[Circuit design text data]
━━━

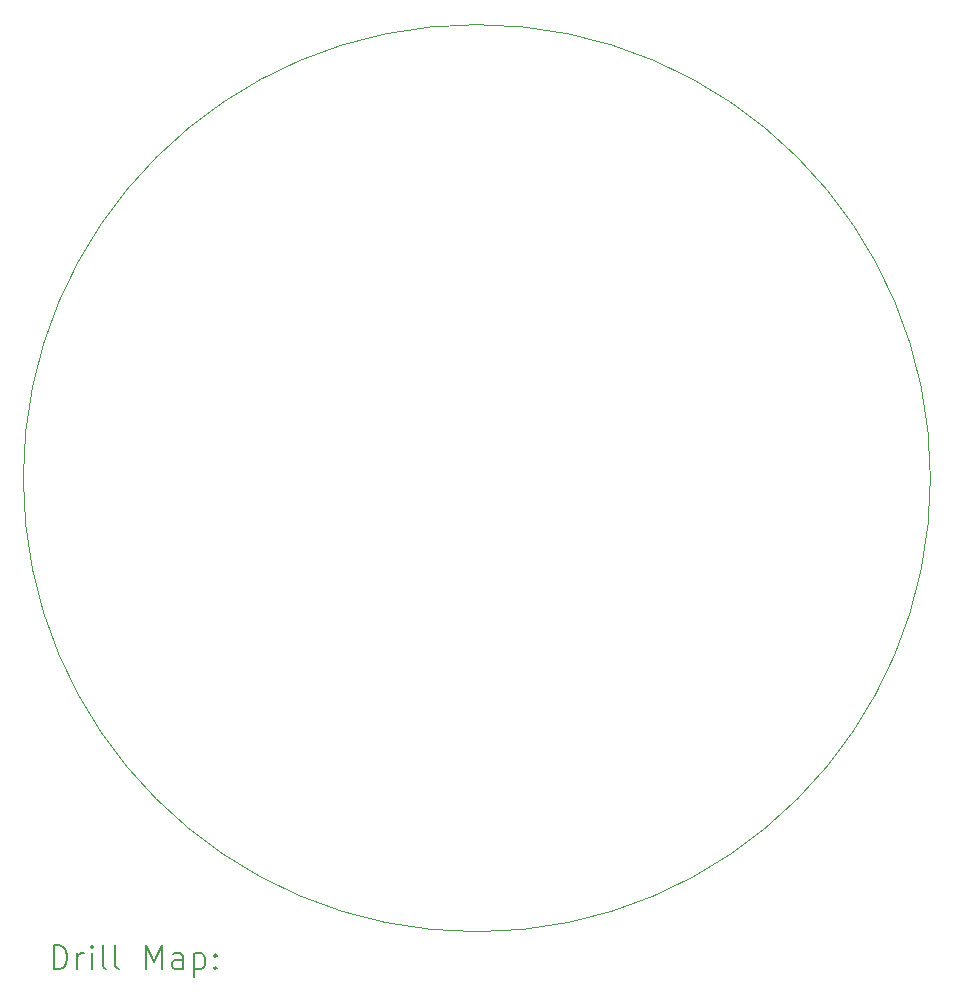
<source format=gbr>
%TF.GenerationSoftware,KiCad,Pcbnew,8.0.4*%
%TF.CreationDate,2025-04-17T01:05:11+02:00*%
%TF.ProjectId,buck_mcu_stage,6275636b-5f6d-4637-955f-73746167652e,rev?*%
%TF.SameCoordinates,Original*%
%TF.FileFunction,Drillmap*%
%TF.FilePolarity,Positive*%
%FSLAX45Y45*%
G04 Gerber Fmt 4.5, Leading zero omitted, Abs format (unit mm)*
G04 Created by KiCad (PCBNEW 8.0.4) date 2025-04-17 01:05:11*
%MOMM*%
%LPD*%
G01*
G04 APERTURE LIST*
%ADD10C,0.100000*%
%ADD11C,0.200000*%
G04 APERTURE END LIST*
D10*
X18840000Y-10000000D02*
G75*
G02*
X11160000Y-10000000I-3840000J0D01*
G01*
X11160000Y-10000000D02*
G75*
G02*
X18840000Y-10000000I3840000J0D01*
G01*
D11*
X11415777Y-14156484D02*
X11415777Y-13956484D01*
X11415777Y-13956484D02*
X11463396Y-13956484D01*
X11463396Y-13956484D02*
X11491967Y-13966008D01*
X11491967Y-13966008D02*
X11511015Y-13985055D01*
X11511015Y-13985055D02*
X11520539Y-14004103D01*
X11520539Y-14004103D02*
X11530062Y-14042198D01*
X11530062Y-14042198D02*
X11530062Y-14070769D01*
X11530062Y-14070769D02*
X11520539Y-14108865D01*
X11520539Y-14108865D02*
X11511015Y-14127912D01*
X11511015Y-14127912D02*
X11491967Y-14146960D01*
X11491967Y-14146960D02*
X11463396Y-14156484D01*
X11463396Y-14156484D02*
X11415777Y-14156484D01*
X11615777Y-14156484D02*
X11615777Y-14023150D01*
X11615777Y-14061246D02*
X11625301Y-14042198D01*
X11625301Y-14042198D02*
X11634824Y-14032674D01*
X11634824Y-14032674D02*
X11653872Y-14023150D01*
X11653872Y-14023150D02*
X11672920Y-14023150D01*
X11739586Y-14156484D02*
X11739586Y-14023150D01*
X11739586Y-13956484D02*
X11730062Y-13966008D01*
X11730062Y-13966008D02*
X11739586Y-13975531D01*
X11739586Y-13975531D02*
X11749110Y-13966008D01*
X11749110Y-13966008D02*
X11739586Y-13956484D01*
X11739586Y-13956484D02*
X11739586Y-13975531D01*
X11863396Y-14156484D02*
X11844348Y-14146960D01*
X11844348Y-14146960D02*
X11834824Y-14127912D01*
X11834824Y-14127912D02*
X11834824Y-13956484D01*
X11968158Y-14156484D02*
X11949110Y-14146960D01*
X11949110Y-14146960D02*
X11939586Y-14127912D01*
X11939586Y-14127912D02*
X11939586Y-13956484D01*
X12196729Y-14156484D02*
X12196729Y-13956484D01*
X12196729Y-13956484D02*
X12263396Y-14099341D01*
X12263396Y-14099341D02*
X12330062Y-13956484D01*
X12330062Y-13956484D02*
X12330062Y-14156484D01*
X12511015Y-14156484D02*
X12511015Y-14051722D01*
X12511015Y-14051722D02*
X12501491Y-14032674D01*
X12501491Y-14032674D02*
X12482443Y-14023150D01*
X12482443Y-14023150D02*
X12444348Y-14023150D01*
X12444348Y-14023150D02*
X12425301Y-14032674D01*
X12511015Y-14146960D02*
X12491967Y-14156484D01*
X12491967Y-14156484D02*
X12444348Y-14156484D01*
X12444348Y-14156484D02*
X12425301Y-14146960D01*
X12425301Y-14146960D02*
X12415777Y-14127912D01*
X12415777Y-14127912D02*
X12415777Y-14108865D01*
X12415777Y-14108865D02*
X12425301Y-14089817D01*
X12425301Y-14089817D02*
X12444348Y-14080293D01*
X12444348Y-14080293D02*
X12491967Y-14080293D01*
X12491967Y-14080293D02*
X12511015Y-14070769D01*
X12606253Y-14023150D02*
X12606253Y-14223150D01*
X12606253Y-14032674D02*
X12625301Y-14023150D01*
X12625301Y-14023150D02*
X12663396Y-14023150D01*
X12663396Y-14023150D02*
X12682443Y-14032674D01*
X12682443Y-14032674D02*
X12691967Y-14042198D01*
X12691967Y-14042198D02*
X12701491Y-14061246D01*
X12701491Y-14061246D02*
X12701491Y-14118388D01*
X12701491Y-14118388D02*
X12691967Y-14137436D01*
X12691967Y-14137436D02*
X12682443Y-14146960D01*
X12682443Y-14146960D02*
X12663396Y-14156484D01*
X12663396Y-14156484D02*
X12625301Y-14156484D01*
X12625301Y-14156484D02*
X12606253Y-14146960D01*
X12787205Y-14137436D02*
X12796729Y-14146960D01*
X12796729Y-14146960D02*
X12787205Y-14156484D01*
X12787205Y-14156484D02*
X12777682Y-14146960D01*
X12777682Y-14146960D02*
X12787205Y-14137436D01*
X12787205Y-14137436D02*
X12787205Y-14156484D01*
X12787205Y-14032674D02*
X12796729Y-14042198D01*
X12796729Y-14042198D02*
X12787205Y-14051722D01*
X12787205Y-14051722D02*
X12777682Y-14042198D01*
X12777682Y-14042198D02*
X12787205Y-14032674D01*
X12787205Y-14032674D02*
X12787205Y-14051722D01*
M02*

</source>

━━━

Among the records above, repeat exactly the line with "X11834824Y-14127912D02*", the line with "X12777682Y-14146960D02*", and every line in between, and only those.

X11834824Y-14127912D02*
X11834824Y-13956484D01*
X11968158Y-14156484D02*
X11949110Y-14146960D01*
X11949110Y-14146960D02*
X11939586Y-14127912D01*
X11939586Y-14127912D02*
X11939586Y-13956484D01*
X12196729Y-14156484D02*
X12196729Y-13956484D01*
X12196729Y-13956484D02*
X12263396Y-14099341D01*
X12263396Y-14099341D02*
X12330062Y-13956484D01*
X12330062Y-13956484D02*
X12330062Y-14156484D01*
X12511015Y-14156484D02*
X12511015Y-14051722D01*
X12511015Y-14051722D02*
X12501491Y-14032674D01*
X12501491Y-14032674D02*
X12482443Y-14023150D01*
X12482443Y-14023150D02*
X12444348Y-14023150D01*
X12444348Y-14023150D02*
X12425301Y-14032674D01*
X12511015Y-14146960D02*
X12491967Y-14156484D01*
X12491967Y-14156484D02*
X12444348Y-14156484D01*
X12444348Y-14156484D02*
X12425301Y-14146960D01*
X12425301Y-14146960D02*
X12415777Y-14127912D01*
X12415777Y-14127912D02*
X12415777Y-14108865D01*
X12415777Y-14108865D02*
X12425301Y-14089817D01*
X12425301Y-14089817D02*
X12444348Y-14080293D01*
X12444348Y-14080293D02*
X12491967Y-14080293D01*
X12491967Y-14080293D02*
X12511015Y-14070769D01*
X12606253Y-14023150D02*
X12606253Y-14223150D01*
X12606253Y-14032674D02*
X12625301Y-14023150D01*
X12625301Y-14023150D02*
X12663396Y-14023150D01*
X12663396Y-14023150D02*
X12682443Y-14032674D01*
X12682443Y-14032674D02*
X12691967Y-14042198D01*
X12691967Y-14042198D02*
X12701491Y-14061246D01*
X12701491Y-14061246D02*
X12701491Y-14118388D01*
X12701491Y-14118388D02*
X12691967Y-14137436D01*
X12691967Y-14137436D02*
X12682443Y-14146960D01*
X12682443Y-14146960D02*
X12663396Y-14156484D01*
X12663396Y-14156484D02*
X12625301Y-14156484D01*
X12625301Y-14156484D02*
X12606253Y-14146960D01*
X12787205Y-14137436D02*
X12796729Y-14146960D01*
X12796729Y-14146960D02*
X12787205Y-14156484D01*
X12787205Y-14156484D02*
X12777682Y-14146960D01*
X12777682Y-14146960D02*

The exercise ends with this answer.